Today’s buyers embark on what we can call a little journey. We don’t click on the first product...
Do you know how your customers interact with your company from the moment they have a problem, until you deliver the solution? It is time to develop an understanding for your customer’s territory and map the buyer's journey.
If your company hasn’t already done so, now is the time to map out the buyer’s journey from beginning to end. This is best done in a workshop that gathers together everyone familiar with your customers and your buying process.
Not sure what we are on about? Read our previous post on this topic: What is the buyer’s journey in inbound marketing?

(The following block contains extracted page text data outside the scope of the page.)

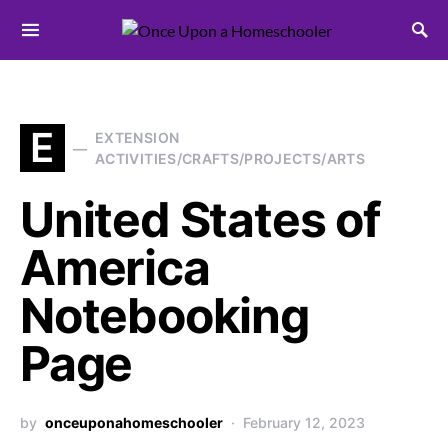
Search for:
E
EXTENSION
ACTIVITIES/CRAFTS/PROJECTS/ARTS
United States of
America
Notebooking
Page
by
onceuponahomeschooler
February 12, 2023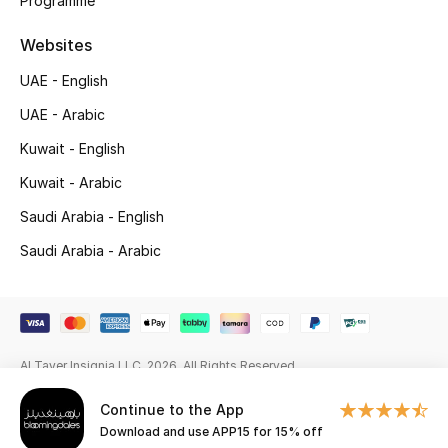
Programme
Gifting
Websites
UAE - English
New Season
UAE - Arabic
NEW IN
Kuwait - English
The Resort Edit
Kuwait - Arabic
Saudi Arabia - English
Online Exclusives
Saudi Arabia - Arabic
Men's Edits
Top Designers
Al Tayer Insignia LLC. 2026. All Rights Reserved
Men's Clothing
Continue to the App
Men's Shoes
Download and use APP15 for 15% off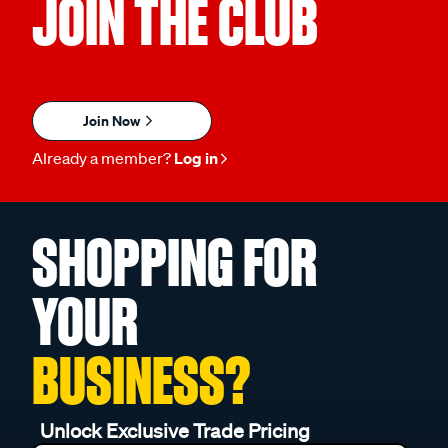
JOIN THE CLUB
Join Now
Already a member?
Log in
SHOPPING FOR
YOUR
BUSINESS?
Unlock Exclusive Trade Pricing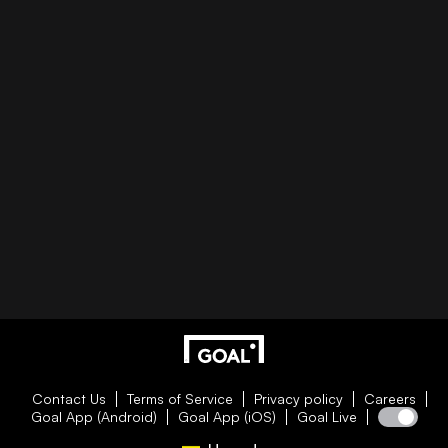
Contact Us
Terms of Service
Privacy policy
Careers
Goal App (Android)
Goal App (iOS)
Goal Live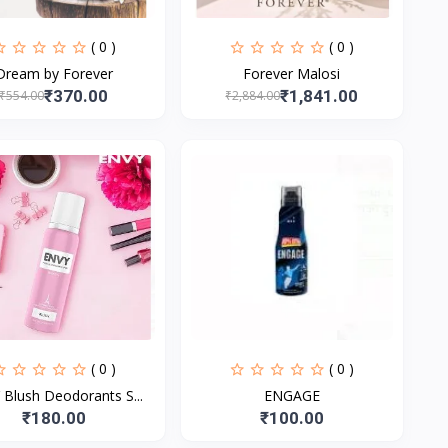
( 0 )
( 0 )
Dream by Forever
Forever Malosi
₹370.00
₹1,841.00
₹554.00
₹2,884.00
( 0 )
( 0 )
Blush Deodorants S...
ENGAGE
₹180.00
₹100.00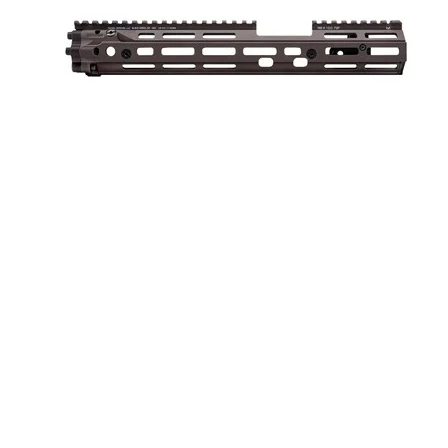
AR-15 RIS III RAIL 13” FDE
ONLINE ONLY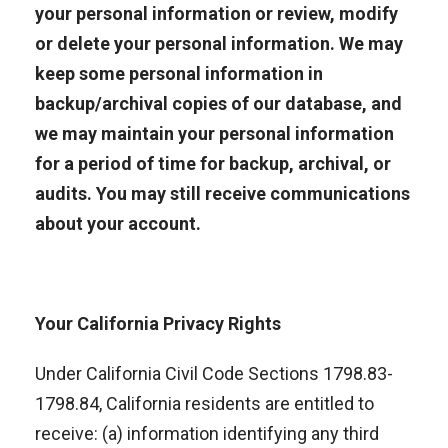
your personal information or review, modify
or delete your personal information. We may
keep some personal information in
backup/archival copies of our database, and
we may maintain your personal information
for a period of time for backup, archival, or
audits. You may still receive communications
about your account.
Your California Privacy Rights
Under California Civil Code Sections 1798.83-
1798.84, California residents are entitled to
receive: (a) information identifying any third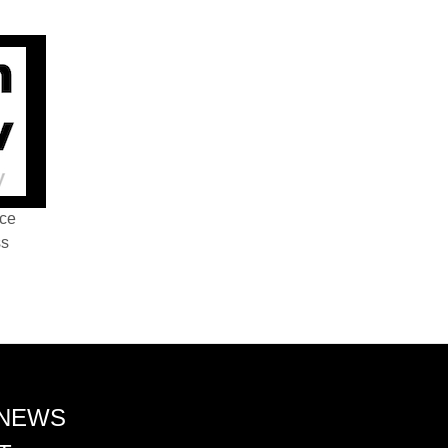
nce
ss
 NEWS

3-steps-guide: How to map the buyer's journey
Step 1: Preparation
First things first, invite those who should be present. Our suggestions for who should attend this workshop:
- Someone from support and someone from sales. They talk to your customers everyday and will know what they are concerned about
- Someone new to the company that can see things with fresh eyes
- Someone who has been with the company a while that can speak from experience
A good place to start is making sure that those invited are aware of what you will be doing in this workshop. Send them an agenda including some information about the buyer's journey.
Step 2: The Workshop
In the workshop nothing should be held back, it is time to turn leave no stone unturned.
Again, put yourselves in the mindset of the customer and imagine their experience from beginning to end. What problem might they have in order to start looking for solutions connected to your services or products? What thoughts are going through their mind?

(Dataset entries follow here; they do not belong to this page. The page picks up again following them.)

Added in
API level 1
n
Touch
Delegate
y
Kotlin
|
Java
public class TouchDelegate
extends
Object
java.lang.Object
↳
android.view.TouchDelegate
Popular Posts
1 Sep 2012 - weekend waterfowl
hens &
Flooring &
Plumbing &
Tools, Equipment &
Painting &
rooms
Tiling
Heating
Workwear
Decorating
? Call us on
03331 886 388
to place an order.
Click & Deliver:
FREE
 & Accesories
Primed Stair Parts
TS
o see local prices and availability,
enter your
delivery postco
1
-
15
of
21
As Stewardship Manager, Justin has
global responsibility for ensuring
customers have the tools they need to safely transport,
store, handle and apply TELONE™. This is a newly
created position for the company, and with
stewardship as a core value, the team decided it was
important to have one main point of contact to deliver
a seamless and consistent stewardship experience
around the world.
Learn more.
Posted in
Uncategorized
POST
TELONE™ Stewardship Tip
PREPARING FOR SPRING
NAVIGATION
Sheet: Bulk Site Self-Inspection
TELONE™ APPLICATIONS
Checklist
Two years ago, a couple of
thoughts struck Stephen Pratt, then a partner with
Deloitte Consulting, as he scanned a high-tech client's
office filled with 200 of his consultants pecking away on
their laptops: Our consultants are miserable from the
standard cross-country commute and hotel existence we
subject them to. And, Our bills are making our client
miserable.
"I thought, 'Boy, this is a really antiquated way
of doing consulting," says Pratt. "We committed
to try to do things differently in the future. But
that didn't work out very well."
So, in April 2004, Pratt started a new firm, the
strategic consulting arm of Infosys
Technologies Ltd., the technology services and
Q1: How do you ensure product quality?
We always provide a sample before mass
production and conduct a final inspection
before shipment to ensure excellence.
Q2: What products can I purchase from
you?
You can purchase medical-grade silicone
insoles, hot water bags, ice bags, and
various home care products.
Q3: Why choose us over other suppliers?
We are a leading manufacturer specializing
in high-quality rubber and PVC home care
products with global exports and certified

Move systematically through the whole process, through closing and into delight. Look at how you take care of them every step of the way – or how you don’t.
Each department should consider how they could improve the experience and identify areas of improvement, both in terms of customer care and content. At each stage the prospect should easily find content that is tailor-made to answer the questions they may meet at this point:
- They have just started thinking about the problem = Awareness stage: answer general questions and explain terminology that might be new to the reader
- They have identified their problem and are now evaluating different solutions = Consideration stage: provide content that outlines pro and cons of different solutions.
- They are ready to choose the best option = Decision stage: provide content that outlines why your company is the best option.
Does your company have content available for each stage? If not, get writing!
After the workshop it is important to assign responsibility for fixing issues or producing content that is lacking. Maybe you need a FAQ-page or maybe a support center is helpful.
Will you implement a chat function or make it even easier to contact sales? Does it seem like there are a lot of people that just leave the website before interacting with any of your content? Maybe the information is not useful.
Delegate the tasks to the team and set clear deadlines for implementations.
Step 3: The follow-up
Make sure you gather the information from the workshop in a clear overview that everyone in the organisation has access to. Book in a review a few weeks after the initial workshop to ensure that all the tasks have been completed and gaps in the buyer's journey are filled.
Come back to this document at regular intervals to see if anything new can be improved. You can also interview existing customers to see if your view of the buyer's journey matches the customer experience.